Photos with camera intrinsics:
▬▬▬▬▬▬▬▬▬▬

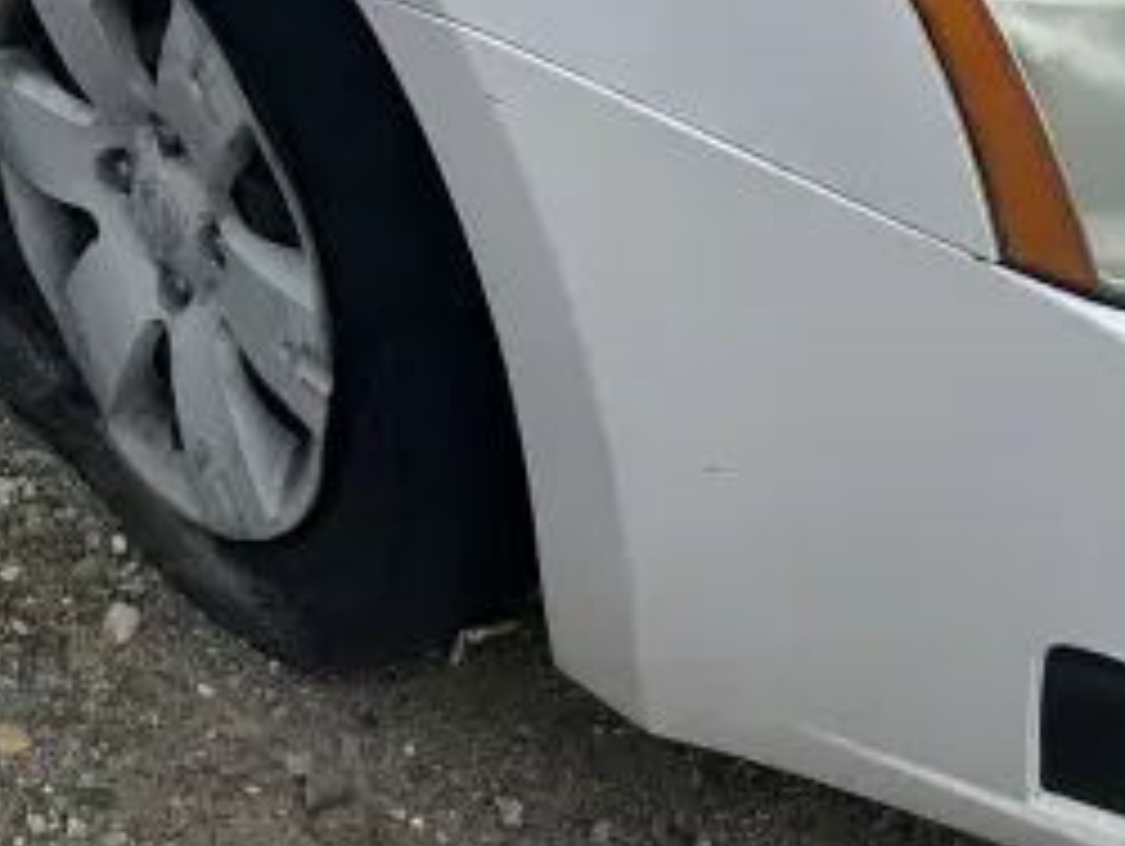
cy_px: -522
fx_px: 2993
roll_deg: -0.7
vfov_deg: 14.7
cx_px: 522
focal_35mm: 92
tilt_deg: -29.3
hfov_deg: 21.3
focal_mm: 6.86
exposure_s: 1/7042
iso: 80
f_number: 1.78
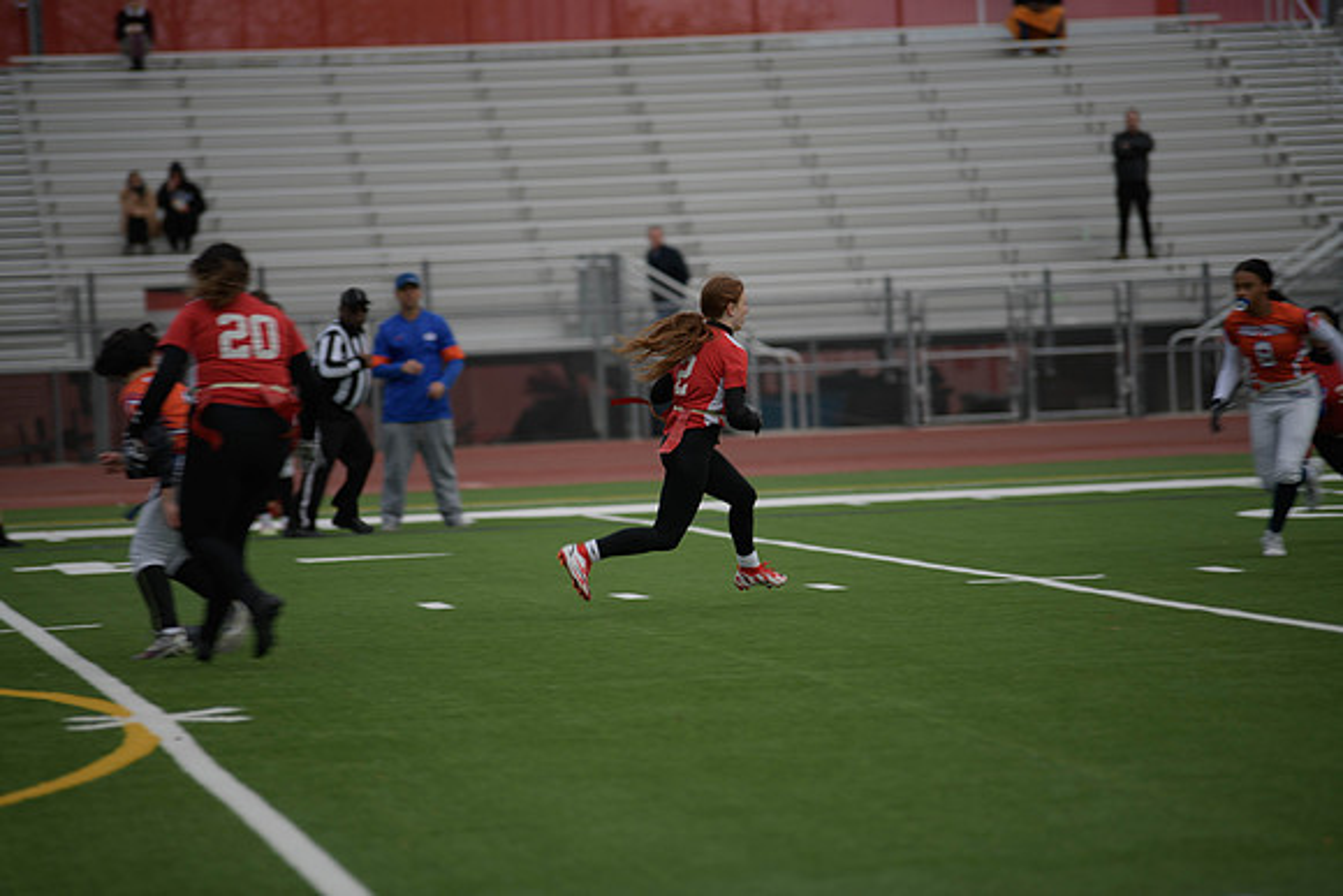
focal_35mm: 180
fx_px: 6716
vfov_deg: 7.6
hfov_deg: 11.4
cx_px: 672
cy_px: 448
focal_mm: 180
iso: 80
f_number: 2.8
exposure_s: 1/200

▬▬▬▬▬▬▬▬▬▬

• **What is expected**
Apart from the images, please copy every line of the data exactly as written.

• **Response area**
cy_px: -522
fx_px: 2993
roll_deg: -0.7
vfov_deg: 14.7
cx_px: 522
focal_35mm: 92
tilt_deg: -29.3
hfov_deg: 21.3
focal_mm: 6.86
exposure_s: 1/7042
iso: 80
f_number: 1.78
focal_35mm: 180
fx_px: 6716
vfov_deg: 7.6
hfov_deg: 11.4
cx_px: 672
cy_px: 448
focal_mm: 180
iso: 80
f_number: 2.8
exposure_s: 1/200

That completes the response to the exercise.